# Directions:
Your task is to write out every line of the data exactly. Drop the pictures.

(Stored data entries)

= = = = = = =

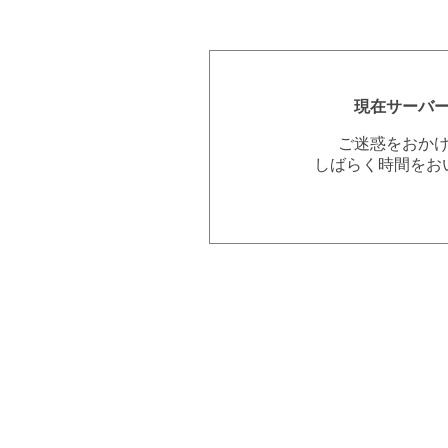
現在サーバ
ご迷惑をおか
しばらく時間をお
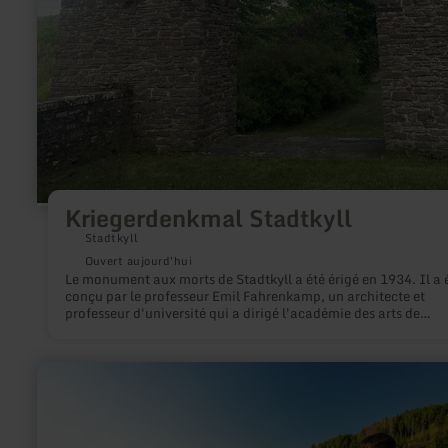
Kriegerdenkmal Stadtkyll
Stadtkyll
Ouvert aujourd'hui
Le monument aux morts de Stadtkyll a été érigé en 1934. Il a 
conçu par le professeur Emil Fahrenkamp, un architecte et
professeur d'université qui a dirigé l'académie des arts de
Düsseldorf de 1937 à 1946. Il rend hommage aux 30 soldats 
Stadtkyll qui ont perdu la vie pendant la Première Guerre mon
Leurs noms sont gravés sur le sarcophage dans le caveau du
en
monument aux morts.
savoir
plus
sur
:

= = = = = = =

# Finished exercise:
現在サーバ
ご迷惑をおか
しばらく時間をお
Kriegerdenkmal Stadtkyll
Stadtkyll
Ouvert aujourd'hui
Le monument aux morts de Stadtkyll a été érigé en 1934. Il a 
conçu par le professeur Emil Fahrenkamp, un architecte et
professeur d'université qui a dirigé l'académie des arts de
Düsseldorf de 1937 à 1946. Il rend hommage aux 30 soldats 
Stadtkyll qui ont perdu la vie pendant la Première Guerre mon
Leurs noms sont gravés sur le sarcophage dans le caveau du
en
monument aux morts.
savoir
plus
sur
:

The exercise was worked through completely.